── EXTRACTED TEXT

Posts Tagged With: Maya calendar

To Learn the True Ways of the Maya

Early morning on December 21, 2012, I was in Palenque, back in the Cross Group, sitting cross-legged just under the eaves by the doorway of the Temple of the Sun. I was hoping to witness the recurring solar alignment there on Winter Solstice—the sun rising over the dense jungle mountain directly above the Temple of the Foliated Cross, its first rays reaching across the plaza to fall within a hair’s breadth of where I’d planted myself. Maya ruler K’inich Kan Bahlam intended it exactly so.

There was a misty drizzle at the appointed time, and the alignment went unseen that year. But I remained, not moving an inch for four hours. I wasn’t hoping to be beamed up or whatever other nonsense was predicted. I was caught entranced by the ongoing chants, drums and singing bowls of a contingent of the Rainbow Tribe that had gathered in the interior of the Temple of the Sun. Others were engaged in not-meant-to-be laughable antics below in what had become a torrential downpour.

I may not have witnessed the solar alignment, but that day was still memorable. I finally made my way out, barefoot through the water rushing like a river down the many stairs and levels of Palenque. That was the only Great Flood that day. No cataclysmic demise of the planet or en masse spiritual transformation—depending on the believers’ camp—occurred.  The year 2012 and the end date of the Maya Long Count Calendar will be long remembered for its controversies, crazy predictions and theories, and ultimate ignorance of Maya culture and tradition.

774500_457690410951156_1613334761_o

As seen on a street in San Cristóbal de Las Casas. Photo: Carla Woody.

Early in 2012 I joined the Maya Research Discussion Group on Facebook as an interested observer. The members were a mixed bag but largely comprised of academics. The posts were often heated, pompous, sometimes nasty. Before I got tired of it and left the group, I did notice something pointedly. Maya members were few and those were mostly silent, maybe laughing up their sleeves or not wanting to enter the fray in this mostly Western group.

During that time, I was doing research to write an article on seed preservation and wanted Indigenous perspective. I’d privately asked an approachable member of the group if he could direct me to a Maya person who would be willing to speak with me about the subject. He connected me with Apab’yan Tew, a silent member, and advised he was open. After speaking with him via Skype for over two hours, I found him to be sincere and profoundly knowledgeable in the true ways of the Maya. His input ended up framing the article Seed Intelligence I wrote.

────

_EXERCISE PROMPT_. Copy the part of the Palenque solstice post from "I may not have" to "culture and tradition." word for word.

── DATA EXTRACT

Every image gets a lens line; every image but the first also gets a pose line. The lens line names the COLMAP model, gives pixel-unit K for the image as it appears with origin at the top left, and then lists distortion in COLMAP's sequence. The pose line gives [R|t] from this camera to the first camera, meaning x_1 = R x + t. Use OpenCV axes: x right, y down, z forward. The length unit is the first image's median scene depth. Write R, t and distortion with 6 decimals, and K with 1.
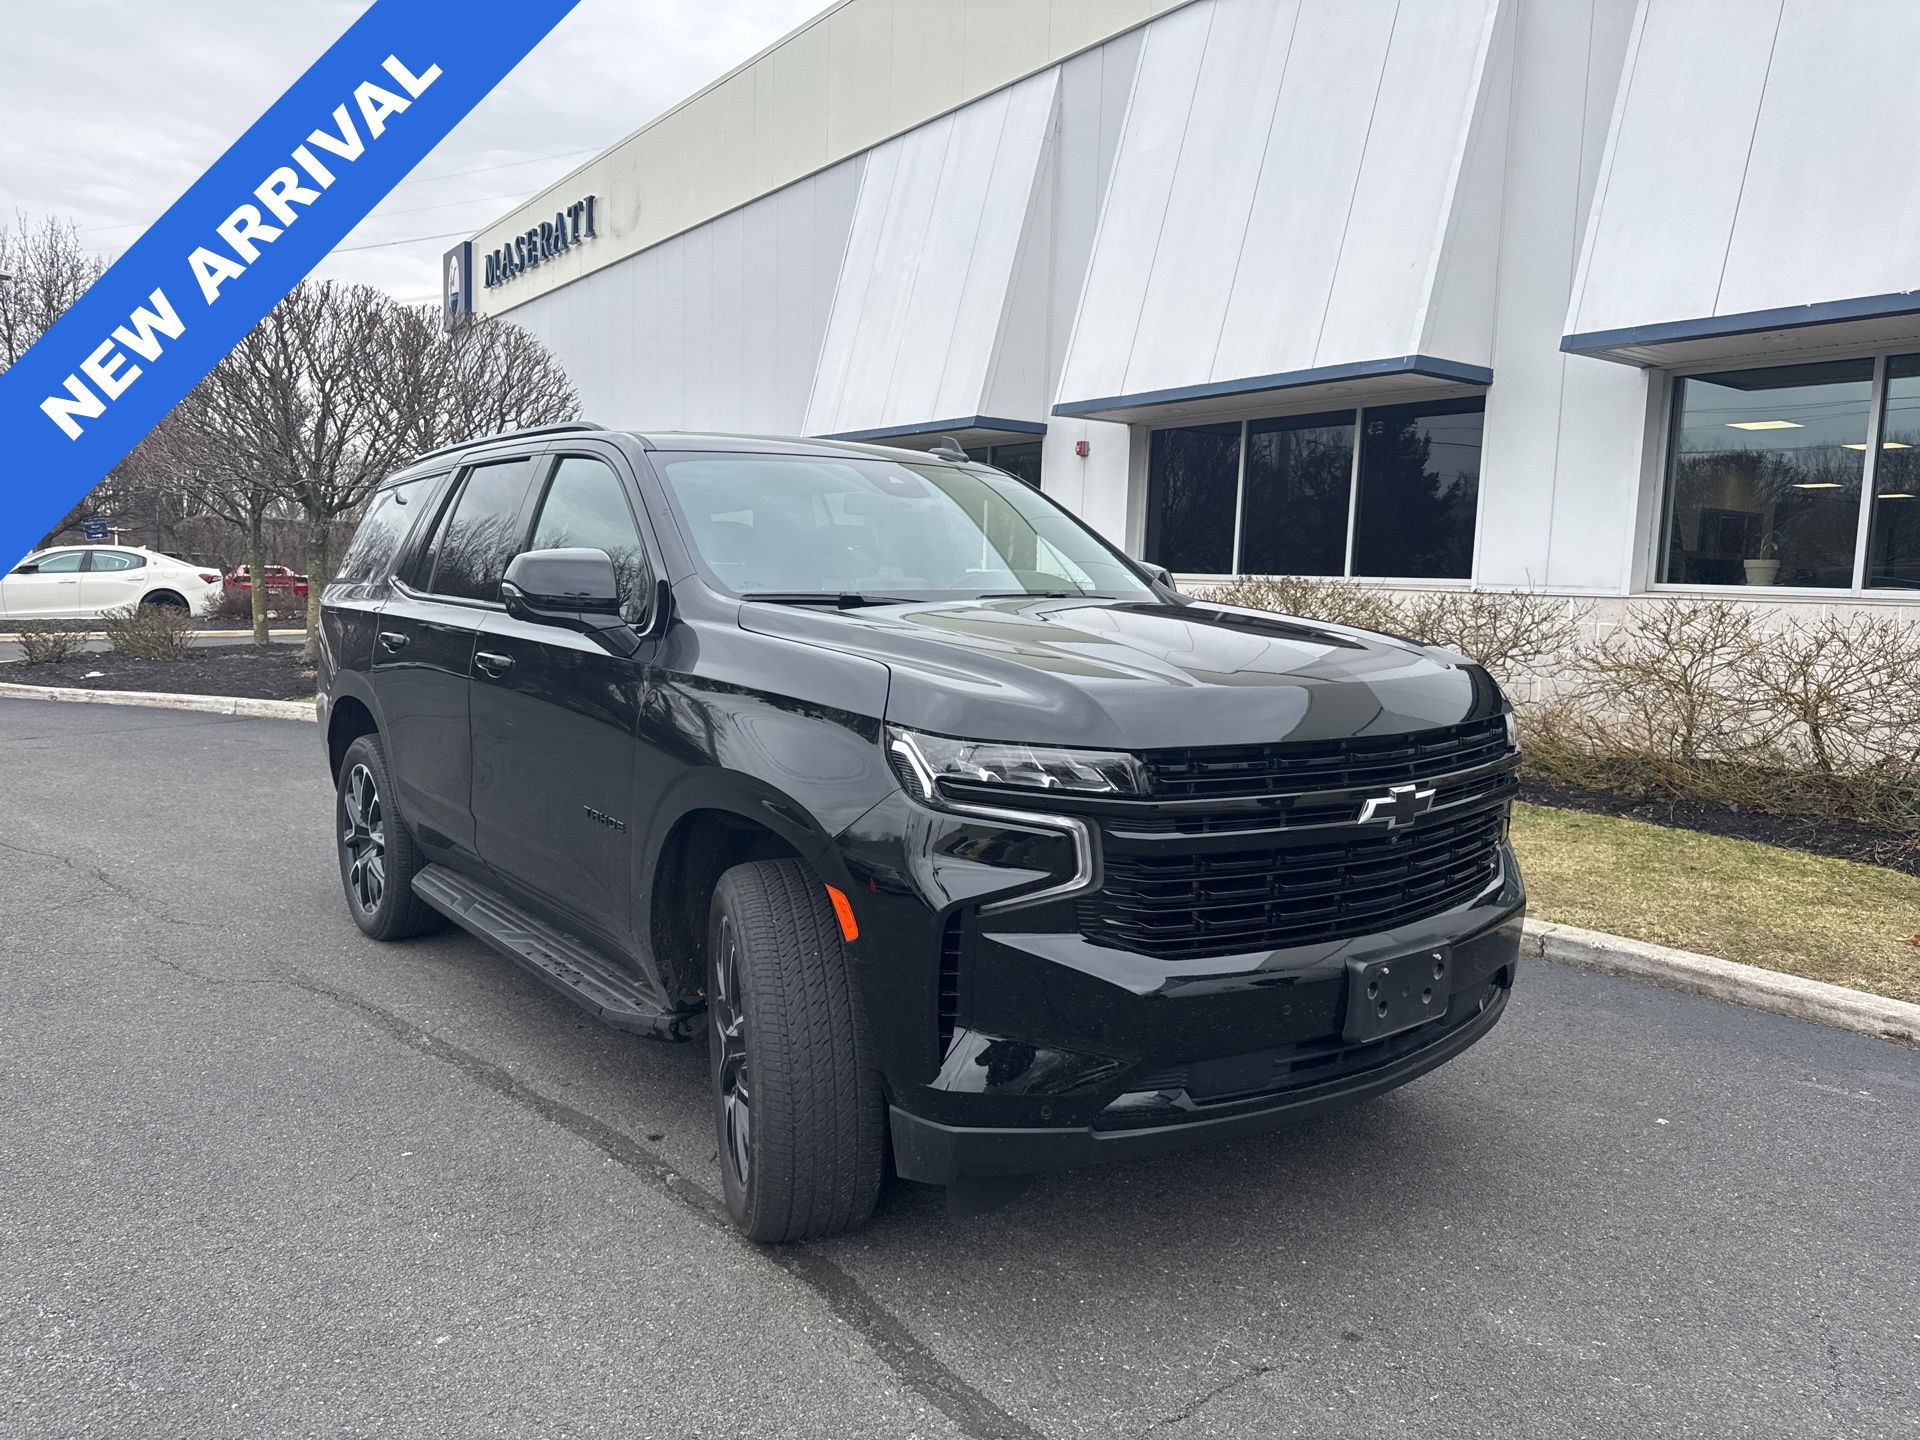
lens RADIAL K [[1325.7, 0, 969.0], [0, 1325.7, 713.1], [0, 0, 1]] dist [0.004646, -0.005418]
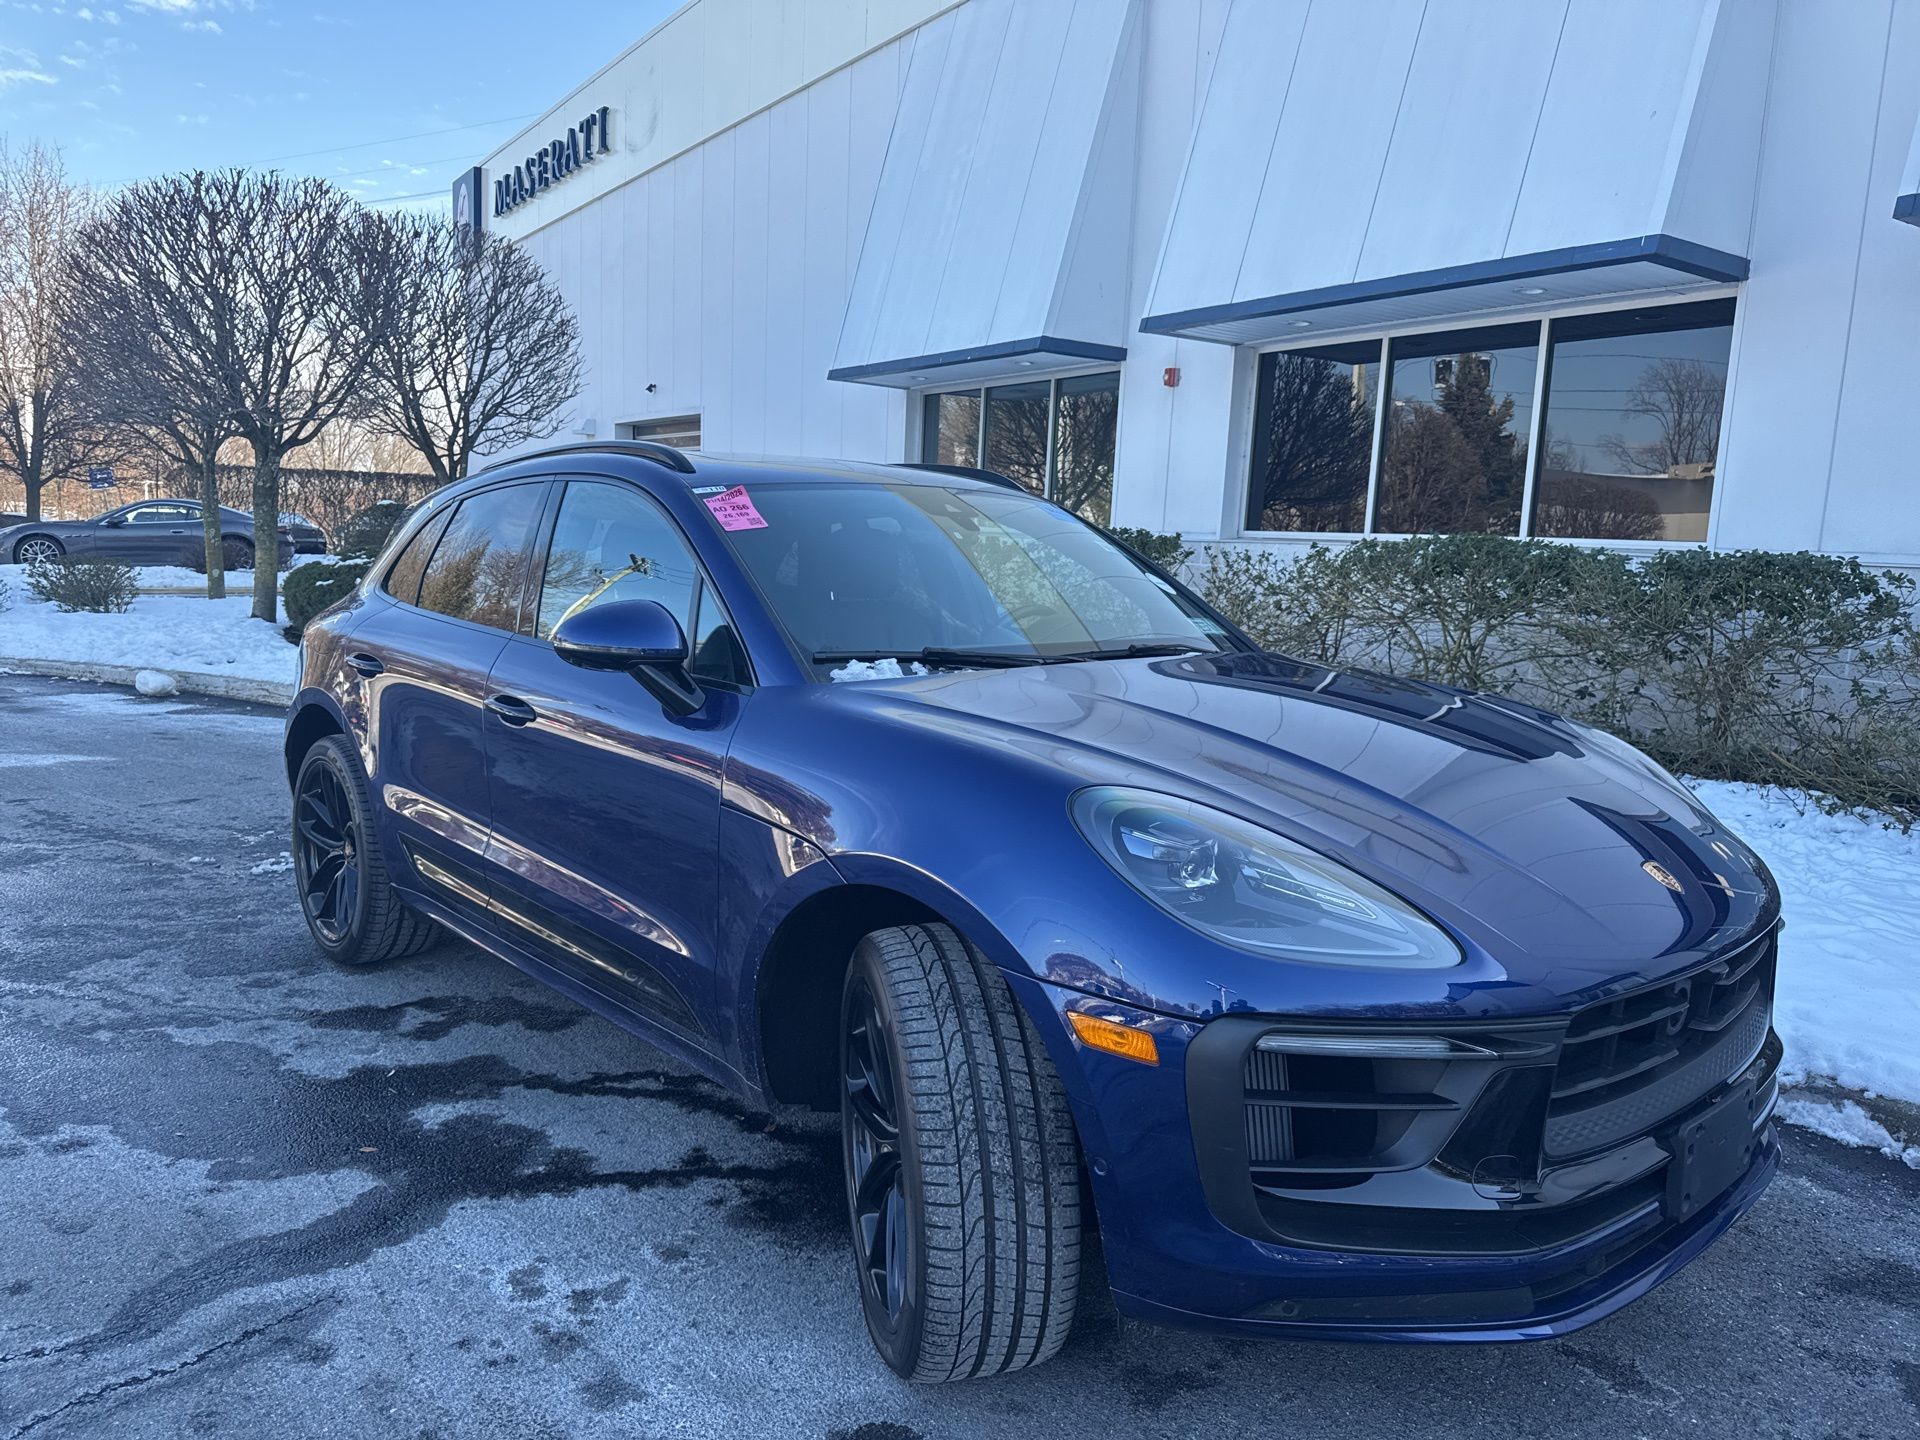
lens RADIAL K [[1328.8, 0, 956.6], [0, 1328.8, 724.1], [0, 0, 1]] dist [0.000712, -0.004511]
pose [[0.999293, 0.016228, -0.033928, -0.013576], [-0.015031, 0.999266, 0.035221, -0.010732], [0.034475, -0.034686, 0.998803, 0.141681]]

────

_EXERCISE SOLUTION_.
I may not have witnessed the solar alignment, but that day was still memorable. I finally made my way out, barefoot through the water rushing like a river down the many stairs and levels of Palenque. That was the only Great Flood that day. No cataclysmic demise of the planet or en masse spiritual transformation—depending on the believers’ camp—occurred.  The year 2012 and the end date of the Maya Long Count Calendar will be long remembered for its controversies, crazy predictions and theories, and ultimate ignorance of Maya culture and tradition.